The book ends with a chapter entitled “Remolding the Self”. As sympathetic
as Kaplan appears concerning Chasidism, Jewish Mysticism, and Kabbalah,
it is interesting that he ends the book with this chapter discussing the
Musar movement, which he says was a reaction to Chasidism. The Musar
movement developed among the Mitnaggedim, opponents of the Chasidic
movement. Musar schools taught that it was not enough to live the righteous
life vicariously through a master, as had become common in Chasidic circles.

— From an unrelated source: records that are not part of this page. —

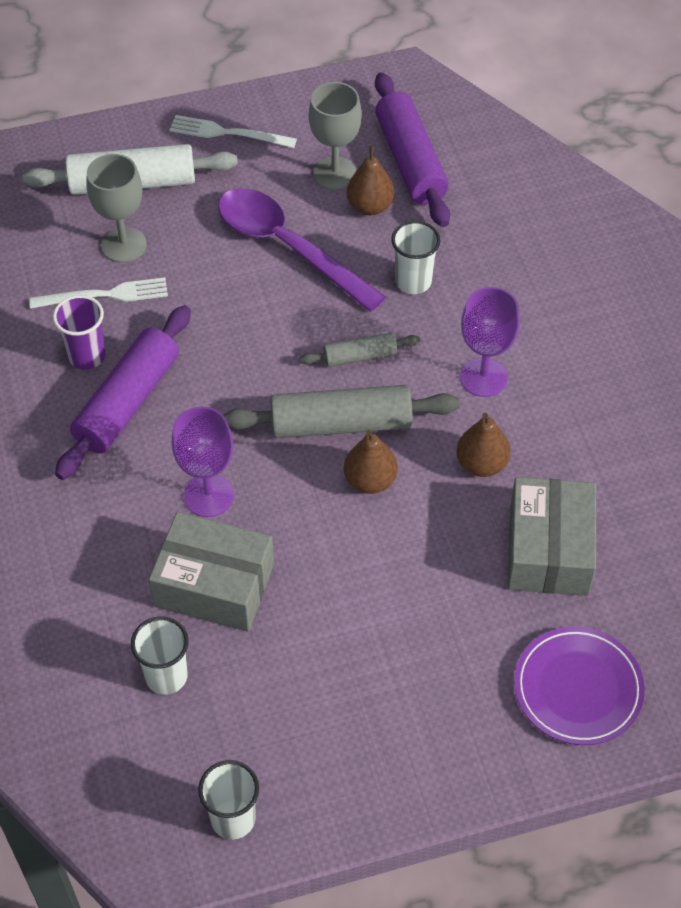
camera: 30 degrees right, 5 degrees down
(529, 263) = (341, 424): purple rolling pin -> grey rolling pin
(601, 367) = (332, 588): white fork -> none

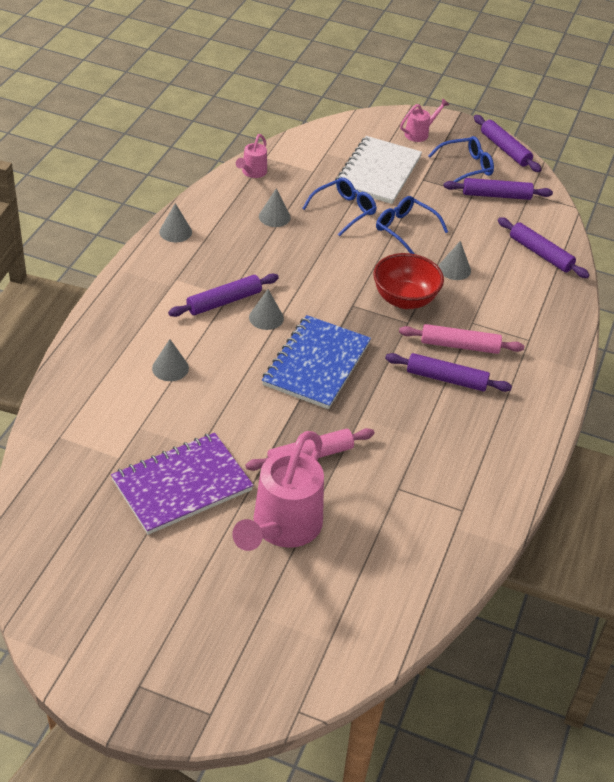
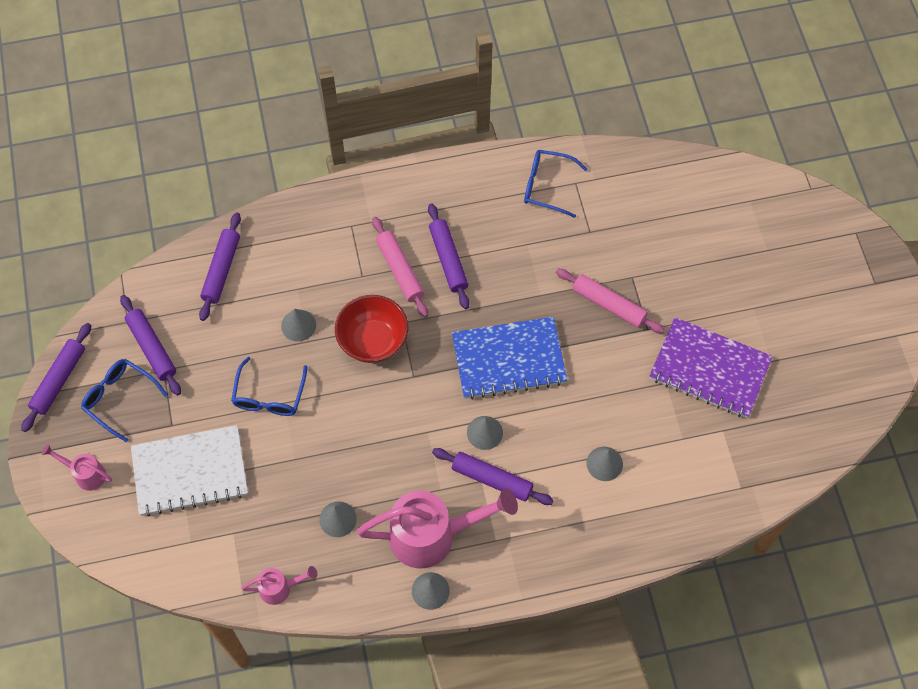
camera: 120 degrees left, 20 degrees up
(282, 528) = (688, 281): pink watering can -> pink watering can (432, 535)
(344, 211) = (280, 464): blue glasses -> blue glasses (547, 186)

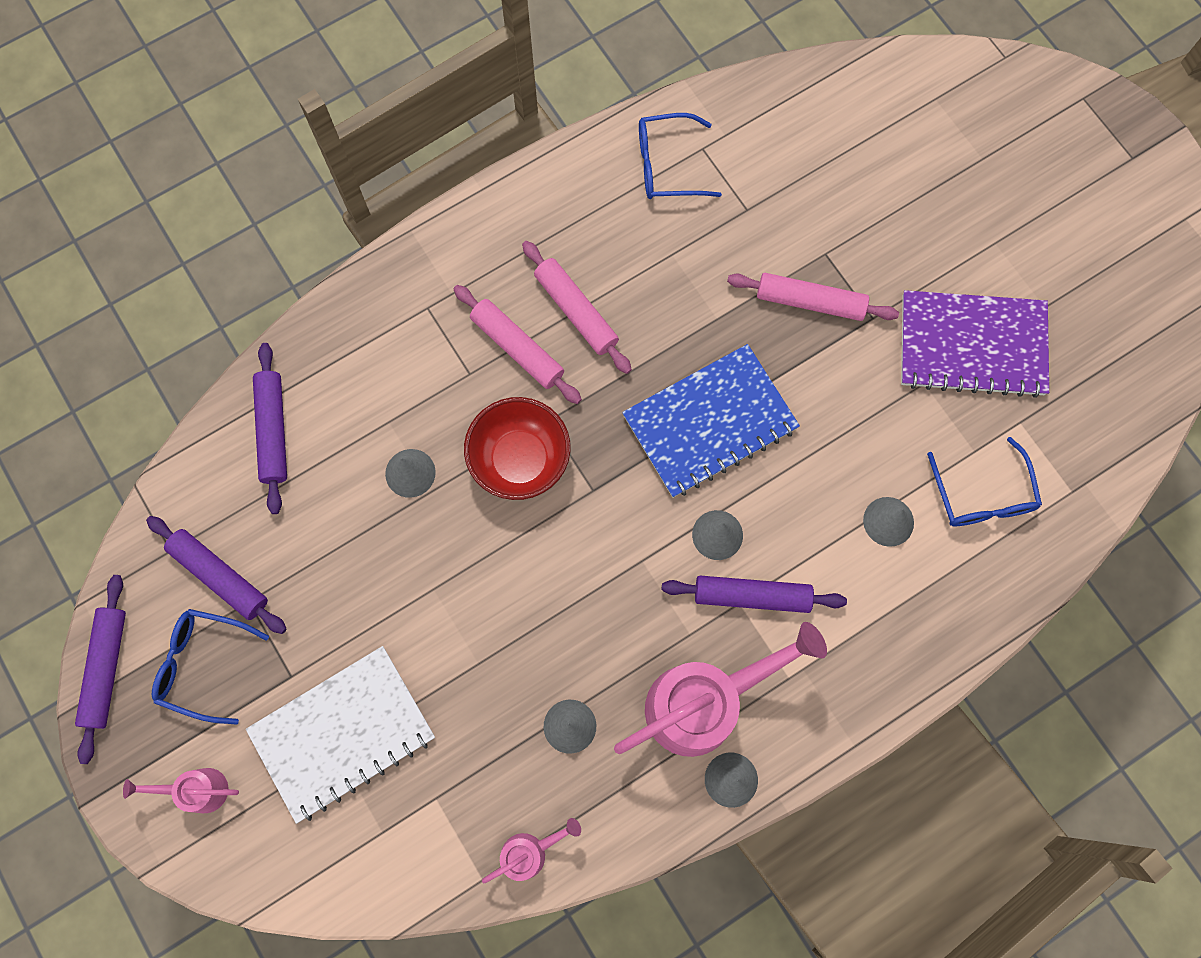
camera: 20 degrees left, 10 degrees up
(269, 396) = (409, 586): blue glasses -> blue glasses (982, 495)
(448, 259) = (576, 311): purple rolling pin -> pink rolling pin

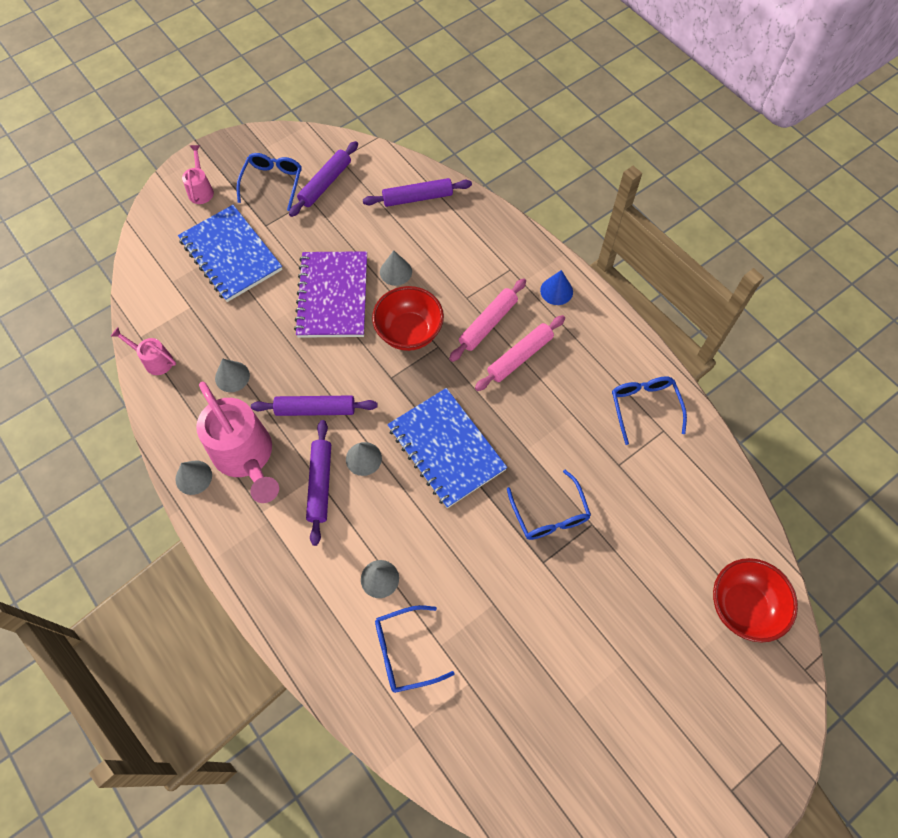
camera: 85 degrees right, 10 degrees down
(106, 669) = (270, 140): purple rolling pin -> purple rolling pin (315, 409)
(343, 734) = (230, 255): white notebook -> blue notebook
(473, 249) = (556, 291): none -> blue cone
(529, 852) = (154, 360): pink watering can -> pink watering can turned 150 degrees clockwise
(810, 302) = (549, 514): pink rolling pin -> blue glasses
(933, 104) = (742, 606): none -> red bowl
(972, 346) = (530, 642): purple notebook -> purple notebook (332, 296)

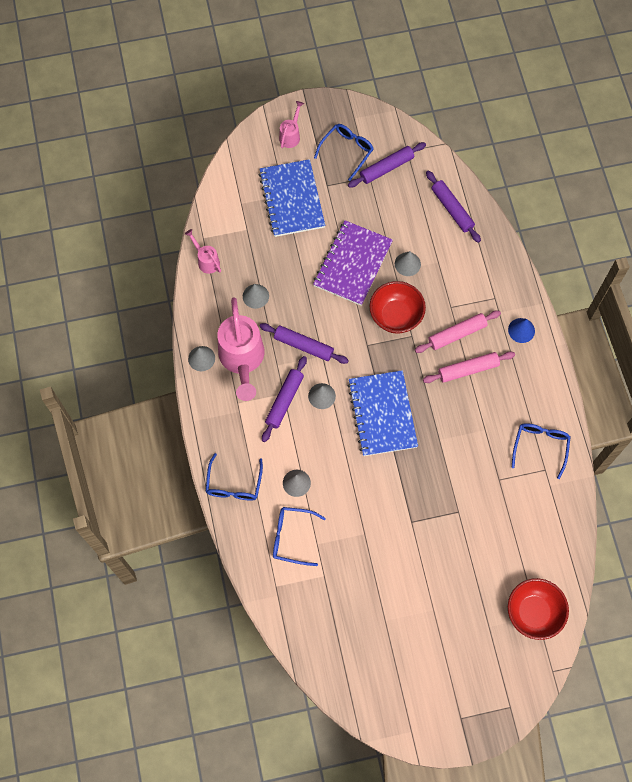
camera: 25 degrees right, 5 degrees up
(417, 198) = (452, 209): purple rolling pin -> purple rolling pin turned 45 degrees clockwise
(549, 514) = (432, 492): blue glasses -> blue glasses (234, 484)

To the contrary, Musar maintained that every individual had an obligation
to strive to live the righteous life in his own right. It offered a program
through which every person could gradually perfect himself. He explains

that Musar focuses on one’s relation with one’s fellow beings in addition to
one’s relationship with God. Musar means “self-perfection”, and as such,
focuses on methods to overcome individual shortcomings in order to be a
better citizen of the world. Kaplan contends that the type of introspective
Musar “self-help” techniques can be seen as individualized meditations, and
that by engaging in these meditations, positive results can be realized. By
concluding the book with this chapter, Kaplan is making the point that the
real test of spiritual development is not only in attaining lofty meditational
levels, but in how one brings those attainments to bear in one’s interactions
with the everyday mundane world and its challenges and relationships,
starting first with the family unit, and especially between spouses. Perhaps
the greatest testers to our spiritual development that we have are those
closest to us, who can challenge us and press our “hot buttons” like no one
else. This is the ultimate “reality check”, where “the rubber meets the road”.